In conclusion, we described the wild-type susceptibility pattern of M. marinum for 17 antibiotics. Among these antibiotics, rifampin, rifabutin, tetracyclines (particularly minocycline), amikacin, imipenem, and clarithromycin are good candidates for testing in vivo efficacy.

ACKNOWLEDGMENTS

We thank for their technical assistance Pascale Bonafous, Claudine Wichlacz, Lysiane Jeanson, Murielle Renard, and Michel Szpytma. We also thank Jacques Grosset and Nacer Lounis for their helpful advice. The protocol was defined with the collaboration of Olivier Chosidow (Service de Medecine Interne, Hôpital Pitié-Salpêtrière) and Eric Caumes (Service de Maladies Infectieuses, Hôpital Pitié-Salpêtrière). The study was organized with the collaboration of the members of the AZAY-Mycobacterium Group (a group of mycobacteriologists working in university hospitals).

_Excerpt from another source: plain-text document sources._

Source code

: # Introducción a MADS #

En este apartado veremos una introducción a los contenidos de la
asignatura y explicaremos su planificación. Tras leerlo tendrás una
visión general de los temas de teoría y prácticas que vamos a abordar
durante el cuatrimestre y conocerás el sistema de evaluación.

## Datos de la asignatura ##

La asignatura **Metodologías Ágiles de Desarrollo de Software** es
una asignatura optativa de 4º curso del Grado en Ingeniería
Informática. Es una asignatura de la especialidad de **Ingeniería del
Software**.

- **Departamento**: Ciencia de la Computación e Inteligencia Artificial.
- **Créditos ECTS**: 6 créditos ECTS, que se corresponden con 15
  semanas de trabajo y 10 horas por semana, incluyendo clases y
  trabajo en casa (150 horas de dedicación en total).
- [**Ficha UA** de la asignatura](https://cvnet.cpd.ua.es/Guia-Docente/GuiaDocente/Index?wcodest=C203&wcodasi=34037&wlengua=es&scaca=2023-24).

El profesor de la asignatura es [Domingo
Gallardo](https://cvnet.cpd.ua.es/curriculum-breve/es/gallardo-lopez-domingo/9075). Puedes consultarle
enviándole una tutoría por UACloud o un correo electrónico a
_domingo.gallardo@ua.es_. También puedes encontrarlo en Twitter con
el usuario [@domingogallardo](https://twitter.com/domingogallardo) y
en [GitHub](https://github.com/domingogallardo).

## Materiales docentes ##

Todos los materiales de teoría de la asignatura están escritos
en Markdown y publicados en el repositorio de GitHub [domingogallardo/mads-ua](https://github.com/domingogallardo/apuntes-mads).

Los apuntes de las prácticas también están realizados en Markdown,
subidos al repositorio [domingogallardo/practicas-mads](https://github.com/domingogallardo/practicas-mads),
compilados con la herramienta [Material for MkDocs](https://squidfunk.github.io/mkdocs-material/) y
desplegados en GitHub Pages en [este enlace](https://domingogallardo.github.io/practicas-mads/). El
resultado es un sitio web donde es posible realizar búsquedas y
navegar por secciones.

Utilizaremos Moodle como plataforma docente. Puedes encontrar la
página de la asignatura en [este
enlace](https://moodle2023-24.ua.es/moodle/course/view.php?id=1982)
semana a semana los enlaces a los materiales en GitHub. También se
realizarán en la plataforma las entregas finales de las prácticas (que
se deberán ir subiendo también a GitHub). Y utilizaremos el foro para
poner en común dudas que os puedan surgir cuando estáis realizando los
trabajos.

The following laboratories (and microbiologists) kindly sent the strains of M. marinum included in the study: CHU Amiens (H. Laurans), CHU Angers (E. Carpentier), CHG Arles (B. Hautefort), Centre Medico-chirurgical de Bligny (C. Boval-Gallet), CHU Brest (M. L. Abalain), CHU Caen (M. Fines and B. Malbruny), Laboratoire Lescaroux Chateauroux (M. Drochon), CHU Clermont Ferrand (J. Sirot), CHU Lille (C. Savage), CHU Limoges (C. Martin), CHG Nancy (A. Didion), CHU Nice (A. Gouby), CHU Paris-Cochin (G. Paul), CHU Paris-Henri Mondor (L. Desforges), CHU Paris-Pitié-Salpêtrière, CHU Reims (O. Bajolet-Laudinat), CHU Saint Etienne (A. Carricajo), and CHU Toulouse (R. Bauriaud).

This work was supported by a grant from Association Claude Bernard.